● Your objective
Pick out every line in the rows below that contains the word "agents" and copy each one in full.

+===+

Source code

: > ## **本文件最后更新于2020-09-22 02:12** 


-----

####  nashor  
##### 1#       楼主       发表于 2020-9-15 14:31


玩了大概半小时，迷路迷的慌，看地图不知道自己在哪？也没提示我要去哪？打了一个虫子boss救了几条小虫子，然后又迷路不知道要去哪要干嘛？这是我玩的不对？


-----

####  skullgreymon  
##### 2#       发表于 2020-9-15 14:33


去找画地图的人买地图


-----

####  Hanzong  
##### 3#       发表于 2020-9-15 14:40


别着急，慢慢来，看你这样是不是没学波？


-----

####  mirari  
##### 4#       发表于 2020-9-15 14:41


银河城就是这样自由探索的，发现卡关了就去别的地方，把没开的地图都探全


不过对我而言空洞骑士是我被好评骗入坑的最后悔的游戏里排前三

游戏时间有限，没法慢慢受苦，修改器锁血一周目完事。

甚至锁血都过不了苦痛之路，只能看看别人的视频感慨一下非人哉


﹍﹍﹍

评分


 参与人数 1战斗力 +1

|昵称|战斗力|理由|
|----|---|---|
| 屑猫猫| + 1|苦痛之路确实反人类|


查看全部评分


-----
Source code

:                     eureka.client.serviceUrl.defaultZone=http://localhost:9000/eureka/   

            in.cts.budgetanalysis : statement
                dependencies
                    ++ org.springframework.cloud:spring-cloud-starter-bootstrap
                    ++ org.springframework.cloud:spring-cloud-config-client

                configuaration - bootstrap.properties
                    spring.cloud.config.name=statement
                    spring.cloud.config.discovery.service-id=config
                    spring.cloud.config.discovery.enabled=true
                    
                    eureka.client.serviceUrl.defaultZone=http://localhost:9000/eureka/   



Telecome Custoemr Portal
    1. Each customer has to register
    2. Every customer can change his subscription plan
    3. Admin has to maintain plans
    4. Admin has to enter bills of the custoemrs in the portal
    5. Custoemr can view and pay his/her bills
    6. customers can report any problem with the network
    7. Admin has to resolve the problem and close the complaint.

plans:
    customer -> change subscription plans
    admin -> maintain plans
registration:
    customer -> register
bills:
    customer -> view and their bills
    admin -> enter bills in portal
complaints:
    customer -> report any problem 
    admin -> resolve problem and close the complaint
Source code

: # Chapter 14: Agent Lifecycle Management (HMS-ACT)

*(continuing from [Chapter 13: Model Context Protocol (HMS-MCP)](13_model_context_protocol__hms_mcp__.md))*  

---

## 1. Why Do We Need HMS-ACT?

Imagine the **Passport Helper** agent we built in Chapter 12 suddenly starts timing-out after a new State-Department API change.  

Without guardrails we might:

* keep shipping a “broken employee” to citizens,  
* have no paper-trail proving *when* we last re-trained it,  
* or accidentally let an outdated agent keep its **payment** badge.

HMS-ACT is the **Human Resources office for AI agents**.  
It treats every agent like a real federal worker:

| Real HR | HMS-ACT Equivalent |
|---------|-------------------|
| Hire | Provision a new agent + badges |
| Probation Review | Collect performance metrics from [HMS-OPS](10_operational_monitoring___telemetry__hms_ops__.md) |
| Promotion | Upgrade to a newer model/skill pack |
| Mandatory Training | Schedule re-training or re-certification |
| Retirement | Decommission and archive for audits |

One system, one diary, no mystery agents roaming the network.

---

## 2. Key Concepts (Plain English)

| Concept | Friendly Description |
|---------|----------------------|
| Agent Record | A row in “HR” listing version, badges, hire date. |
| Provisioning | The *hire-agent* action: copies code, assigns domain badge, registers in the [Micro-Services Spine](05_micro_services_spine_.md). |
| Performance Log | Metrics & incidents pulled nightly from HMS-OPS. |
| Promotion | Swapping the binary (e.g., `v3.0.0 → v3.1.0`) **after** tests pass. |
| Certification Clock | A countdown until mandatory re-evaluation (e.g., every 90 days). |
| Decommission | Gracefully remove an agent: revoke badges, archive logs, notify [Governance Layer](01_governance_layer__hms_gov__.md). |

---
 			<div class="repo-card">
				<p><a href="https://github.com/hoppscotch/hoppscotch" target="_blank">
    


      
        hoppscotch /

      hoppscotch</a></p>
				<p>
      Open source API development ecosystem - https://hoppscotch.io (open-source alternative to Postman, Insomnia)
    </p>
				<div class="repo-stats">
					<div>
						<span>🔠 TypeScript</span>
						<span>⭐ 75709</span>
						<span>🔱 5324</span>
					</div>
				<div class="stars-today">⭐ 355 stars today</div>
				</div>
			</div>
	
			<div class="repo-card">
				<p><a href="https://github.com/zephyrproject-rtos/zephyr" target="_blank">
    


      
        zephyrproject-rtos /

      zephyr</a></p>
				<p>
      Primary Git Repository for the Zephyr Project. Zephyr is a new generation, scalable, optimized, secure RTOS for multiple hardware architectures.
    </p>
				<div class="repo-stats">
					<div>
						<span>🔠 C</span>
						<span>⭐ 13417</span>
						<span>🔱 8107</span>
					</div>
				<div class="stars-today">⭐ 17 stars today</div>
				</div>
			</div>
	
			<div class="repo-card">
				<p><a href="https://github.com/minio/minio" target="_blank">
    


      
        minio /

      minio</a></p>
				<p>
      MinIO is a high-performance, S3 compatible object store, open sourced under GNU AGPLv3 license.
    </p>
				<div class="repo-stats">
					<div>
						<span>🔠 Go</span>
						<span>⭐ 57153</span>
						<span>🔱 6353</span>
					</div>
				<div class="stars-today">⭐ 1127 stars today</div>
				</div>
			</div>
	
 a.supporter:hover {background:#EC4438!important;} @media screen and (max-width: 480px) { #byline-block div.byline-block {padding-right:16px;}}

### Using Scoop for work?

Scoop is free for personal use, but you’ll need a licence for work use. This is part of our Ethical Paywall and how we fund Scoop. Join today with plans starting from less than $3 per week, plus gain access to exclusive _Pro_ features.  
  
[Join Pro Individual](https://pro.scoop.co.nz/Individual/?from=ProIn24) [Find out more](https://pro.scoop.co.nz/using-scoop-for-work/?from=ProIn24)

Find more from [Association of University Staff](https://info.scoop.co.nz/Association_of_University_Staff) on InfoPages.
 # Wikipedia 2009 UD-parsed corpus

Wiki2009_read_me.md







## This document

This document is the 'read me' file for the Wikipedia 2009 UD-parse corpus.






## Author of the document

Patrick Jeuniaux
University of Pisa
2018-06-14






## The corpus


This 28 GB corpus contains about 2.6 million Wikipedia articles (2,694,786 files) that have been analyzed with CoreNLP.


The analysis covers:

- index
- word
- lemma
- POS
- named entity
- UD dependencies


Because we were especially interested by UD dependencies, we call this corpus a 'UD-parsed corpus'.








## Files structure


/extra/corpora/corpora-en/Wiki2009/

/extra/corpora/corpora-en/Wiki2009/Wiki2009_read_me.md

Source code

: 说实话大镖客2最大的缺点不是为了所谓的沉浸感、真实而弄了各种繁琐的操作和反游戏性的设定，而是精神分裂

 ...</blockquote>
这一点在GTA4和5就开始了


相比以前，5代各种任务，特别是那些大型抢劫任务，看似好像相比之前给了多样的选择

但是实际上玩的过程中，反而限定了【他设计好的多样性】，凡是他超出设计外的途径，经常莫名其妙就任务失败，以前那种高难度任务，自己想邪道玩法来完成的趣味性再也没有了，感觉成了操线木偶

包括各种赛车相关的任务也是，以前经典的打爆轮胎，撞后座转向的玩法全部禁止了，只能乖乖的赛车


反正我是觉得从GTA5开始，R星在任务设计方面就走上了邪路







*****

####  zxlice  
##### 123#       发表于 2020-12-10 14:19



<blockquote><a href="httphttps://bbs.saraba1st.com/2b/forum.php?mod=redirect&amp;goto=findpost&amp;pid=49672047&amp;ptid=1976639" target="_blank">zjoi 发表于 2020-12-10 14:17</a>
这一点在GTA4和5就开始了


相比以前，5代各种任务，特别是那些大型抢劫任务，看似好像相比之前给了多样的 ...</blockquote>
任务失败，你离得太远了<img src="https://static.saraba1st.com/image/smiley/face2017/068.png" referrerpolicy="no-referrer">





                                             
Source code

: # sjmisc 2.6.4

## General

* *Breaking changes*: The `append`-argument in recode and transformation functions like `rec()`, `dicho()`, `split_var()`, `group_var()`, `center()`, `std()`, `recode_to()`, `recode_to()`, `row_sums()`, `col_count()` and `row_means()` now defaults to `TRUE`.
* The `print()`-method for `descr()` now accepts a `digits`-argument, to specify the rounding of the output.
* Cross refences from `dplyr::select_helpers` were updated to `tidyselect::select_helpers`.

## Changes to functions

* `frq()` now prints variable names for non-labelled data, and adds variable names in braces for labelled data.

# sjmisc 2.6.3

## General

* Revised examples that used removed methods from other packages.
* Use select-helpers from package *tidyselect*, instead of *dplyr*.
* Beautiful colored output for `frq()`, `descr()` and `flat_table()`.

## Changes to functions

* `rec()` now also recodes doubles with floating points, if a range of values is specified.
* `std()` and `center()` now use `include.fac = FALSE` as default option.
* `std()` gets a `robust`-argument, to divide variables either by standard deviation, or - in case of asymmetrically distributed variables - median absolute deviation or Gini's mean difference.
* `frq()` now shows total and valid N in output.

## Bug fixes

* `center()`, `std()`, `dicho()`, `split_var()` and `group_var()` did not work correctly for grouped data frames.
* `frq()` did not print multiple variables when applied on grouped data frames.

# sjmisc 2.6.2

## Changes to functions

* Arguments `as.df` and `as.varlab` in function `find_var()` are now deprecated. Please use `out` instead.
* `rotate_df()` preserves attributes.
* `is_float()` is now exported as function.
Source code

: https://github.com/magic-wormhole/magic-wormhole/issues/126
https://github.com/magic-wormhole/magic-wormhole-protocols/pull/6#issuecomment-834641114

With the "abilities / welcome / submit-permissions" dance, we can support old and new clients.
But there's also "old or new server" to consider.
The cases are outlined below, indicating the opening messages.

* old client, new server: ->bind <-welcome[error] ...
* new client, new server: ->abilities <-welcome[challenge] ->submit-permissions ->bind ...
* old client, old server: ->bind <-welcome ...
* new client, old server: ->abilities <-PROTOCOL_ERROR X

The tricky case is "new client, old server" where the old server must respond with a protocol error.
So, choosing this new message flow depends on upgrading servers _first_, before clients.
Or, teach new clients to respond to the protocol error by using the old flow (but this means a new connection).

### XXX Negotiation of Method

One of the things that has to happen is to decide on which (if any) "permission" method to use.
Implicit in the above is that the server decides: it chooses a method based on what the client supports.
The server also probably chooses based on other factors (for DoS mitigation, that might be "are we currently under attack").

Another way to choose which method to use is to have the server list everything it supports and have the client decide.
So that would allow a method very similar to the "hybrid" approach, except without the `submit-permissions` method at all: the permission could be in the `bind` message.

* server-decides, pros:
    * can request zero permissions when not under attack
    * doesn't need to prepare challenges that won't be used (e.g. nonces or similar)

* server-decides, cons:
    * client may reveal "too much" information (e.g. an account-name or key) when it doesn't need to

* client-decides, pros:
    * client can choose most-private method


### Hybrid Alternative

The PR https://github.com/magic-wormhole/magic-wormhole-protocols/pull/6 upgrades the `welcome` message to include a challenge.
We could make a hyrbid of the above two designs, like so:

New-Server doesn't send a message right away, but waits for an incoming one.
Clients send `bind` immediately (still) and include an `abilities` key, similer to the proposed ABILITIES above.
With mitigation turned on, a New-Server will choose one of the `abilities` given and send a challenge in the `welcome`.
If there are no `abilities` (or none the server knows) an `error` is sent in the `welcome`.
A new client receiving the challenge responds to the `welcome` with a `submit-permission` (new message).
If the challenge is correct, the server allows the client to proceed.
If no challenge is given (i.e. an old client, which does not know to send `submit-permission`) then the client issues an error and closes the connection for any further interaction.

+===+

● Exercise result
HMS-ACT is the **Human Resources office for AI agents**.  
One system, one diary, no mystery agents roaming the network.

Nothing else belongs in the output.